=== Short exercise 1 ===
Reproduce the Canada-Wide Science Fair article below word for word, from "The goal of" to "sciences early on.".
=== Short exercise 2 ===
Carry on the Canada-Wide Science Fair article below from the point where it stops.

• More than 10,000 people visit the Canada-Wide Science Fair each year.

    More than 10,000 people visit the Canada-Wide Science Fair each year. This year, 450 young finalists from across Canada presented more than 400 projects on topics related to information technology, health, energy, the environment and more. (Photo: Katherine Lissitsa/Canadian Geographic)

Eager kids, proud parents and science fans filled the Fieldhouse at Ottawa’s Carleton University Wednesday to explore the projects created by some of Canada’s top young scientists as part of the annual Canada-Wide Science Fair.

Organized by the non-profit organization Youth Science Canada, the Canada-Wide Science Fair is a national competition that immerses youth 12 to 18 years old in all things science, technology, engineering and mathematics. This week, 450 regional and provincial finalists gathered in the nation’s capital to present some 400 projects on topics related to information technology, health, energy, the environment and more. Projects are judged by experts in each field, and the students compete for prizes and scholarships totalling nearly $1 million.

The goal of the competition is to inspire young people to engage with pressing issues happening in the world around them. Dominic Tremblay, a representative of Youth Science Canada, says the event is important because it gives students the opportunity to get invested in the sciences early on.

=== Material provided ===
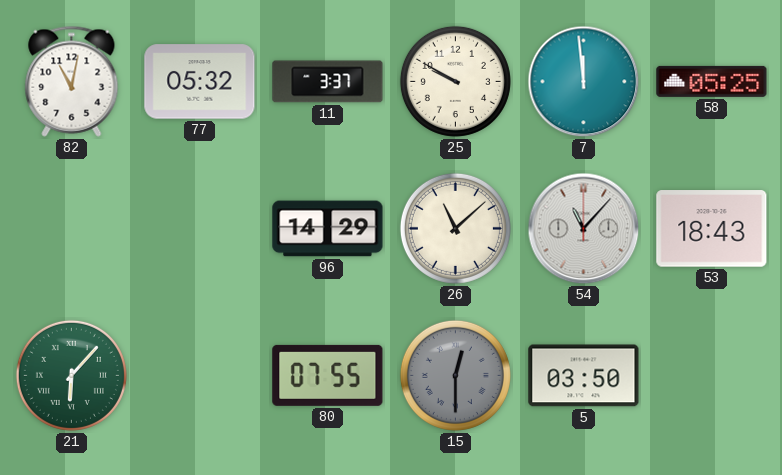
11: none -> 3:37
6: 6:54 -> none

=== Written answer 1 ===
The goal of the competition is to inspire young people to engage with pressing issues happening in the world around them. Dominic Tremblay, a representative of Youth Science Canada, says the event is important because it gives students the opportunity to get invested in the sciences early on.

=== Written answer 2 ===
“We want to make sure that we have a future for science in Canada, and if students go through the process during their elementary or secondary school years, there’s a better chance that they will be in science programs in the future.”

Many of the participants find inspiration for their projects right at their doorstep, and look for solutions to problems that affect their communities.

“It’s so interesting having the 10 provinces and the three territories represented, because you see the variety of projects,” Tremblay says. “They solve local issues that are important for their communities, that are important for their lives.”

Meet five young scientists who completed projects on headline-making environmental issues this year: 

The effects of forest fires on soil

Chong and Eckersley both wanted to create a project about forest fires after they witnessed how the catastrophe affected their community.

Paul Alexander Chong, left and Tanner Eckersley wanted to create a project about forest fires after they witnessed how the catastrophic fires in B.C. in 2017 affected their community. (Photo: Katherine Lissitsa/Canadian Geographic)
 
After witnessing firsthand their province’s worst fire season on record last summer, Tanner Eckersley, 13, and Paul Alexander Chong, 14, classmates at Parkland Junior Secondary School in Cranbrook, B.C., decided to work on a project examining the impact of the fires on the soil and plants of the affected forests. 

“You see it on TV, but you don’t realize how bad it truly is until you witness it in person,” says Eckersley.

“The first time I entered the burnt forest it was really crazy. It was completely black. You could still smell the smoke,” adds Chong.

The duo collected soil samples from a burnt forest, as well as four samples from an intact forest. They then tested the samples for macronutrients—nitrogen, potassium and phosphorus—and pH level.  They found high-intensity fires like those that occurred in parts of B.C. in 2017 have a negative impact on soil quality, and suggested finding natural ways to return nutrients to the soil to enhance the growth rate of affected plants—a project they might work on next year, says Chong.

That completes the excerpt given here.